Plays are limited by length as well as location. Many of Sergio Leone's films, and some of Akira Kurosawa's too, are around three to four hours long, as is the Lord of the Rings trilogy. Neither the actors nor the audience of a stage play would have the stamina for a play that long.

So to summarise, plays are limited visually by the lack of cinematography, in setting by the difficulty of changing scenes, in character numbers by the logistics of hiring more actors and fitting them on the stage, in length by the patience of audience and the stamina of actors, in audience reach by the relatively high cost of tickets, the non-repeatability, and by the costs and organisational requirements of putting on a single performance in a single place.

The only advantage I can see plays having is that aforementioned thrill of being live and tangibly present (provided you can sit close enough). And, frankly, that doesn't cut it for me. Perhaps greater artistry comes from the limitations of the medium, as surprisingly evocative images can come from a haiku, but I have rarely seen it, particularly in contemporary plays.

Yes, Shakespeare, widely considered one of our greatest literary minds, chose it as his sole medium, but the fact that the medium is still so absolutely enthralled by four-hundred-year-old scripts suggest that little of lasting value is produced today. The only thing most current plays seem to trade on is either their "it's just like watching the film" special effects or the famous name attached to them.

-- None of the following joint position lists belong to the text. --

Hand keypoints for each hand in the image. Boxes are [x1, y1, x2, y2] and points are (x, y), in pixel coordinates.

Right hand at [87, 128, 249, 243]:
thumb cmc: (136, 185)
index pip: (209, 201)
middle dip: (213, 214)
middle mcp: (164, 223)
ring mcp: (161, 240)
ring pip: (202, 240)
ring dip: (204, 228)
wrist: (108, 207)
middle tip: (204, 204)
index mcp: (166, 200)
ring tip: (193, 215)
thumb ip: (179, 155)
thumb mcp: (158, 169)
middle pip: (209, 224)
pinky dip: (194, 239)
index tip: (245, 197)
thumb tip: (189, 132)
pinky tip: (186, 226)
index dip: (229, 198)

What do you think? Have films totally surpassed plays, or does the medium still have something to offer except a feeling of smug cultural superiority over the people queuing up at cineworld?

* To make it clearer, I am only discussing narrative stage-plays here. Although I'm not keen on the genre, I think stage musicals are still relevant in the cultural landscape, as do other forms of stage-entertainment like live music, opera, ballet, performance poetry and magic shows, among others.

** This is not entirely true of older videogames, whose objects tend to be more symbolic, but I think videogames have other strengths which compensate for this, and which I will discuss in a future post.